Directive: Among the lines of the data, copy those that hold "SimpleInvoices".

═══ Records for processing ═══

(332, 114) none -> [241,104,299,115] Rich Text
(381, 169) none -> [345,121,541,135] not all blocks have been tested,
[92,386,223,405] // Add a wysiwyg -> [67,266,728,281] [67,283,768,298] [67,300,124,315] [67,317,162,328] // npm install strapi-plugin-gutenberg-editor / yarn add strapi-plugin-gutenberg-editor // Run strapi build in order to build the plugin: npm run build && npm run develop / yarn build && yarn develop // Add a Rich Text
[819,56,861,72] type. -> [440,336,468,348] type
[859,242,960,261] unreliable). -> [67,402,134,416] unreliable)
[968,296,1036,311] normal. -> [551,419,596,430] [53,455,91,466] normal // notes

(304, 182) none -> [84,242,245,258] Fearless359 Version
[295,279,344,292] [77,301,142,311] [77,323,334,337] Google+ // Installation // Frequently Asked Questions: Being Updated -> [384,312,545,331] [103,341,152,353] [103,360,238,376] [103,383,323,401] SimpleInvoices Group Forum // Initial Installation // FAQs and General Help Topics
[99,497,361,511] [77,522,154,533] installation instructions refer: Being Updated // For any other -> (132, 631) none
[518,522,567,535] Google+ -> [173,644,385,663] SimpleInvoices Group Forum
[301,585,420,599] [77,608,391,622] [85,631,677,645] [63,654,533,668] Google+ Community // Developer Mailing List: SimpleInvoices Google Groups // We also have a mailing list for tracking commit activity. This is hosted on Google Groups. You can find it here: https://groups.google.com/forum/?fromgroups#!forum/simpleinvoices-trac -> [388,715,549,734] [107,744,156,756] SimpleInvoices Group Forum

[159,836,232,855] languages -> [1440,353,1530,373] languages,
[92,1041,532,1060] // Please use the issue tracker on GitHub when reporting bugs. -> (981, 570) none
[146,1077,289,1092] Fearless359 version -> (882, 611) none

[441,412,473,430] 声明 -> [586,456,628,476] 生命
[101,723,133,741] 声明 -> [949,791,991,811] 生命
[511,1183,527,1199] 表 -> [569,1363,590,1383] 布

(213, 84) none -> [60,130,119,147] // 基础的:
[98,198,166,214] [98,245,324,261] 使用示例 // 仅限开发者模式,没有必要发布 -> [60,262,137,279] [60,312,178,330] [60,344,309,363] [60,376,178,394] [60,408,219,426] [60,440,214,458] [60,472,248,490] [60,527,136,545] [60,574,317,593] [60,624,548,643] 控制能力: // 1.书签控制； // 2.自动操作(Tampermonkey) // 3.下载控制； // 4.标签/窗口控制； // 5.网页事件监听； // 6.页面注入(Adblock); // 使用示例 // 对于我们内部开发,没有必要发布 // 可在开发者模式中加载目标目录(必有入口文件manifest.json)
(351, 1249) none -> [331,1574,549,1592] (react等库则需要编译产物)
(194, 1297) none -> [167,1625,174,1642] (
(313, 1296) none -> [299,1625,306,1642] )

═══

Exercise output:
[295,279,344,292] [77,301,142,311] [77,323,334,337] Google+ // Installation // Frequently Asked Questions: Being Updated -> [384,312,545,331] [103,341,152,353] [103,360,238,376] [103,383,323,401] SimpleInvoices Group Forum // Initial Installation // FAQs and General Help Topics
[518,522,567,535] Google+ -> [173,644,385,663] SimpleInvoices Group Forum
[301,585,420,599] [77,608,391,622] [85,631,677,645] [63,654,533,668] Google+ Community // Developer Mailing List: SimpleInvoices Google Groups // We also have a mailing list for tracking commit activity. This is hosted on Google Groups. You can find it here: https://groups.google.com/forum/?fromgroups#!forum/simpleinvoices-trac -> [388,715,549,734] [107,744,156,756] SimpleInvoices Group Forum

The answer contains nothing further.